* _PROBLEM STATEMENT_: Up to and including the line that contains "text-decoration: none ->", write out every line of the entries exactly, beginning with the first. Omit the pictures.

** Opening DATA EXCERPTS block **

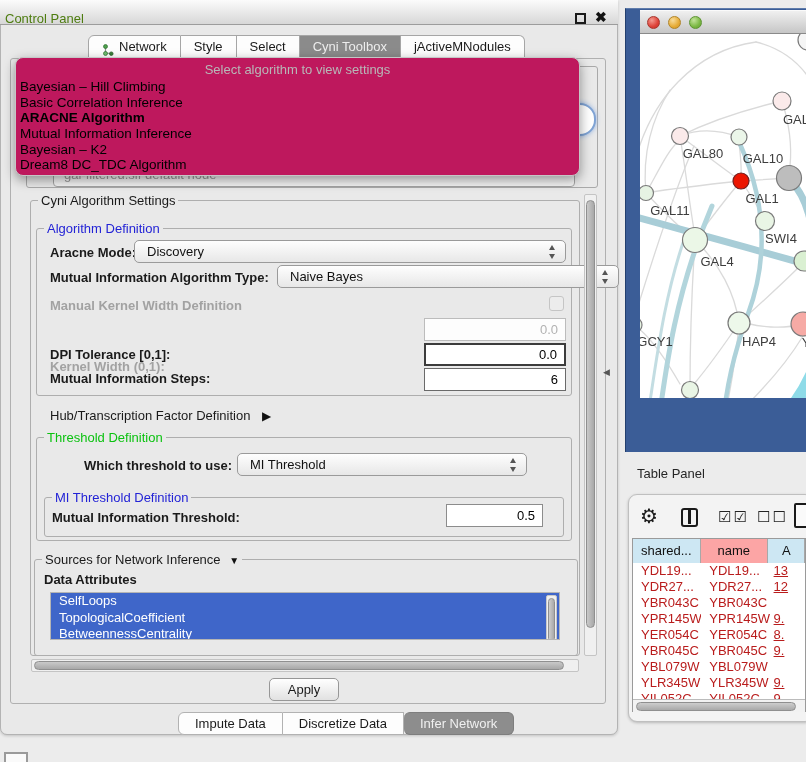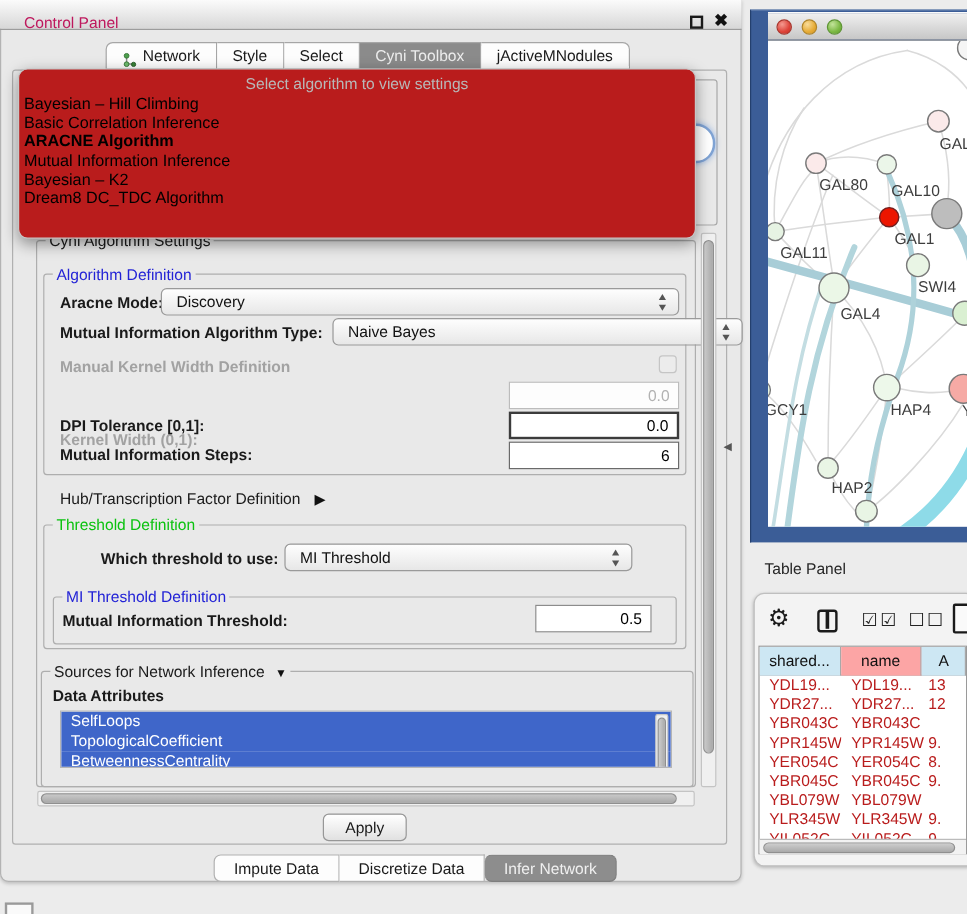"Control Panel" .cp-title { color: #be185d -> #4d7c0f; left: 20px -> 5px }
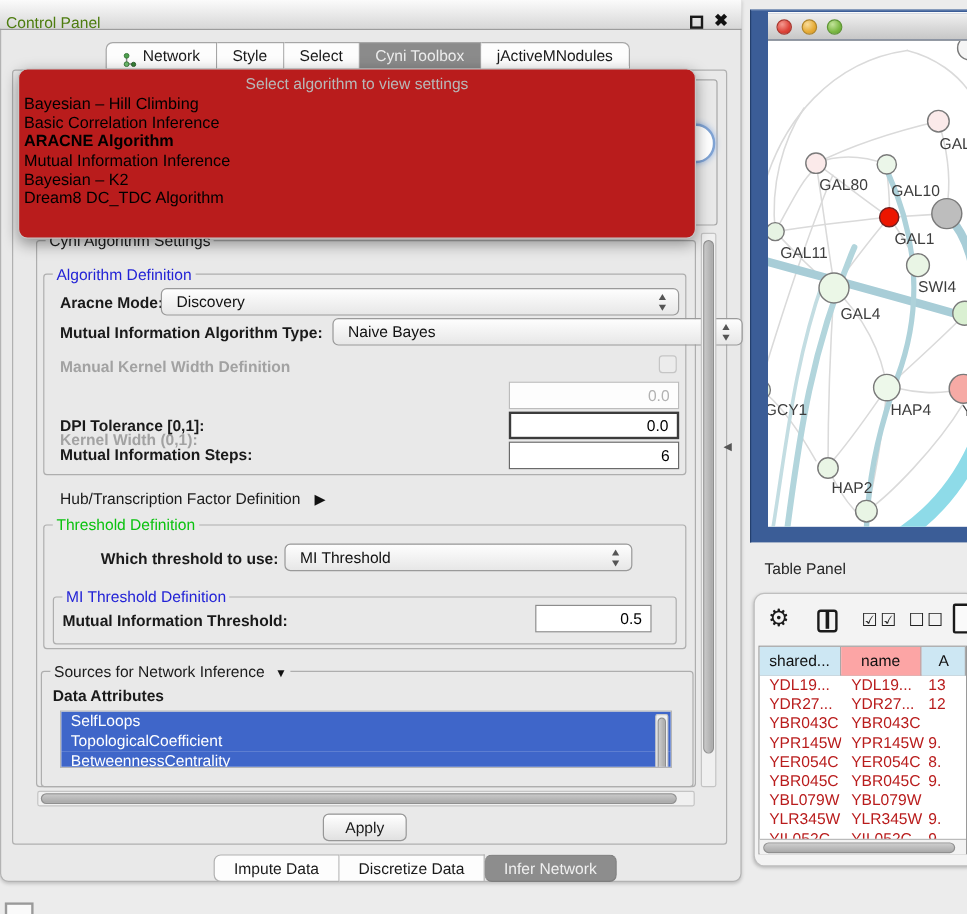"Select algorithm to view settings" .algo-popup { background: #b91c1c -> #be185d; height: 142px -> 119px }
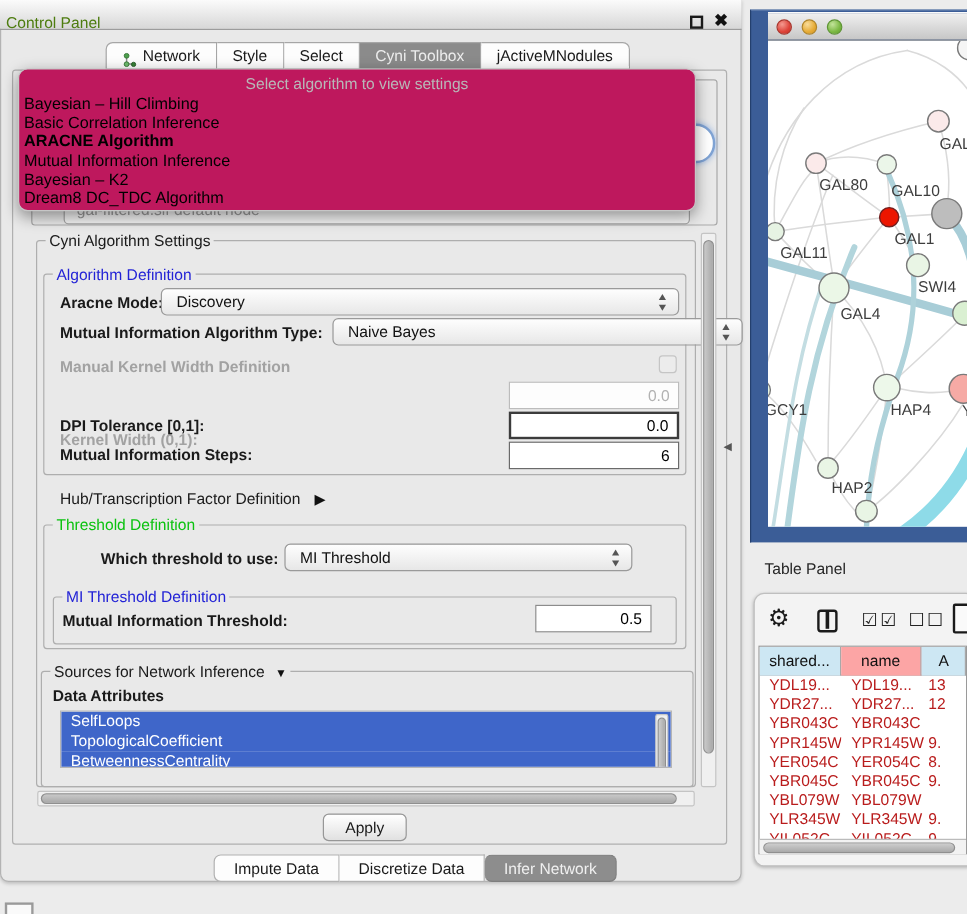"GAL" .net-canvas { height: 405px -> 364px }
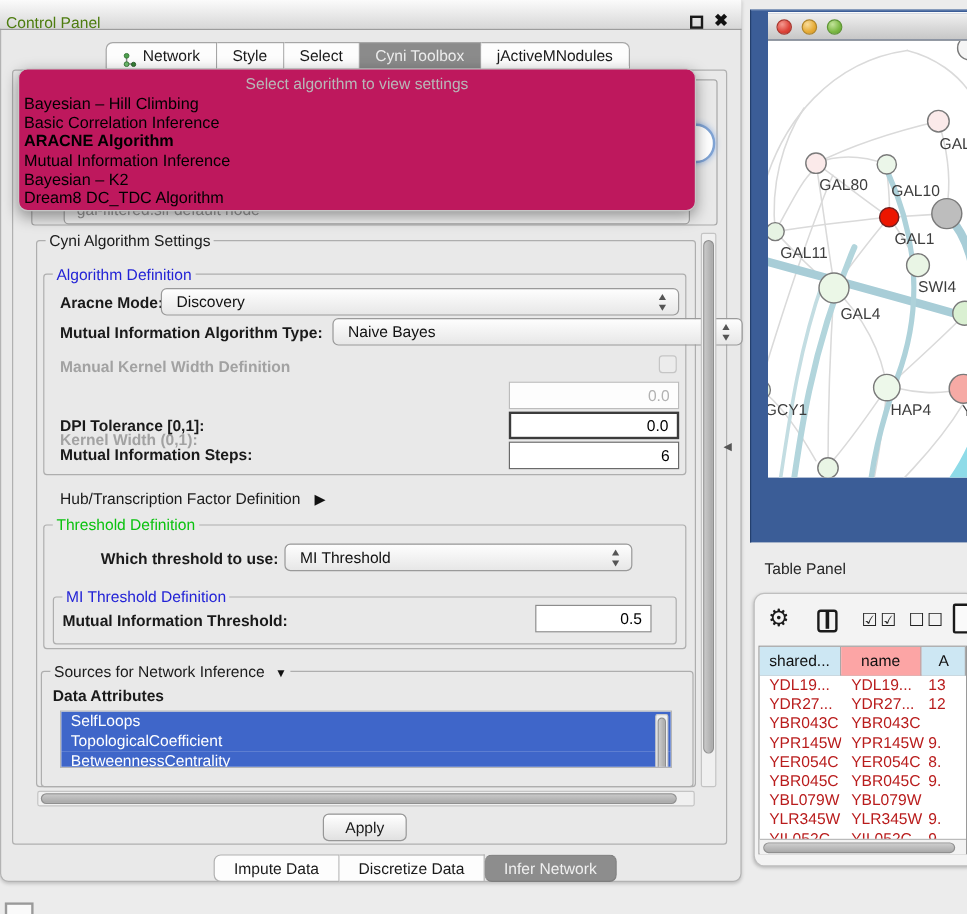"13" .td:nth-child(3) { text-decoration: none -> underline }
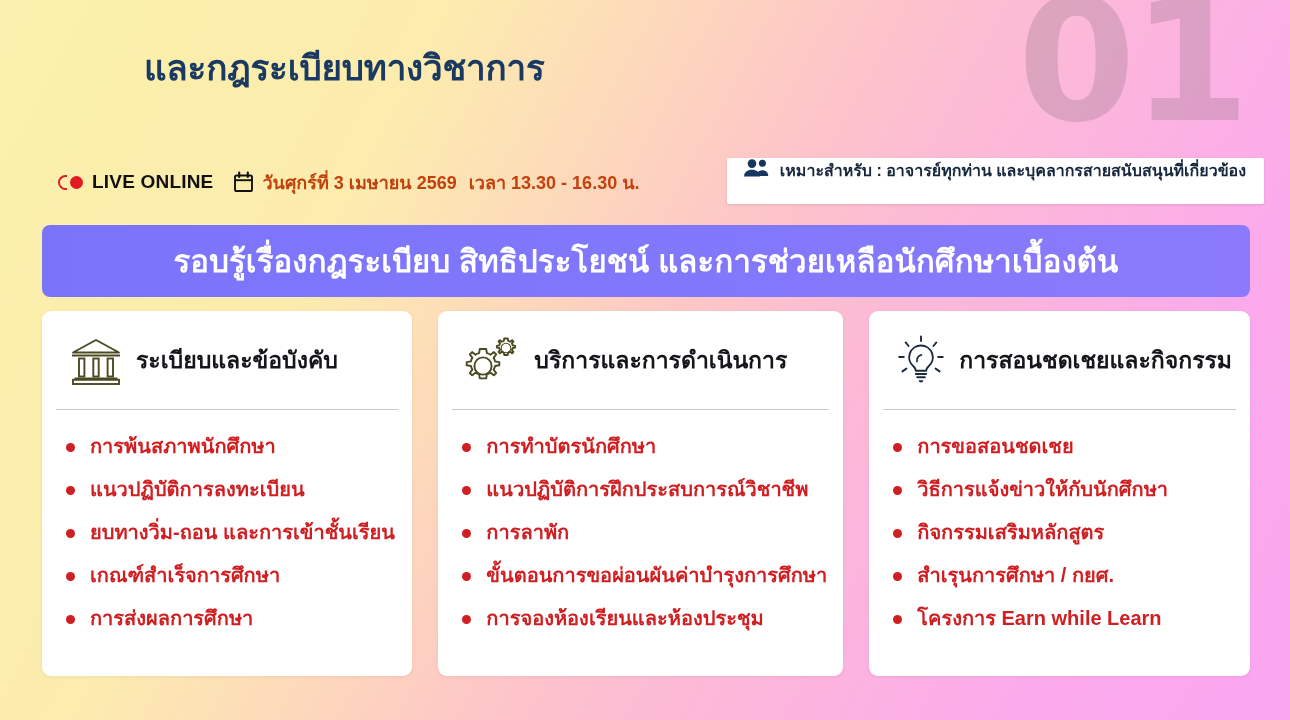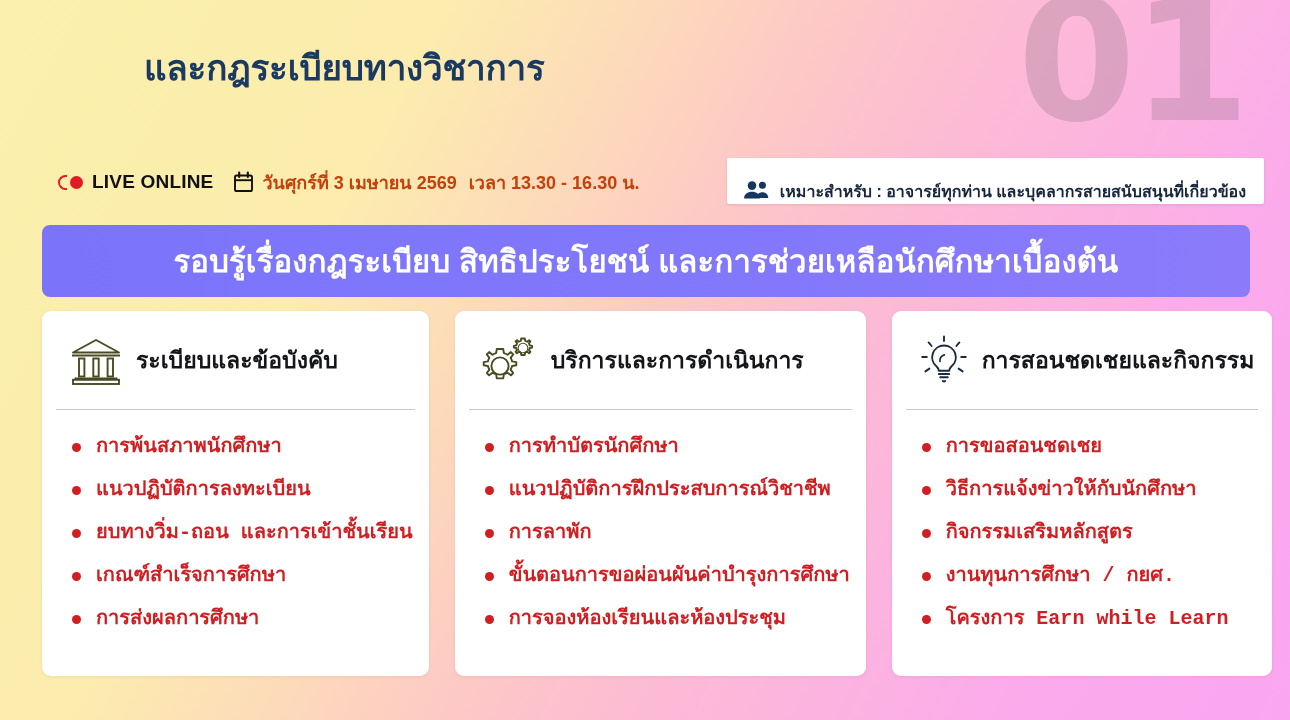"เหมาะสำหรับ : อาจารย์ทุกท่าน" .audience { align-items: flex-end -> flex-start }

** Closing DATA EXCERPTS block **

* _TASK OUTPUT_:
"Control Panel" .cp-title { color: #be185d -> #4d7c0f; left: 20px -> 5px }
"Select algorithm to view settings" .algo-popup { background: #b91c1c -> #be185d; height: 142px -> 119px }
"GAL" .net-canvas { height: 405px -> 364px }
"13" .td:nth-child(3) { text-decoration: none -> underline }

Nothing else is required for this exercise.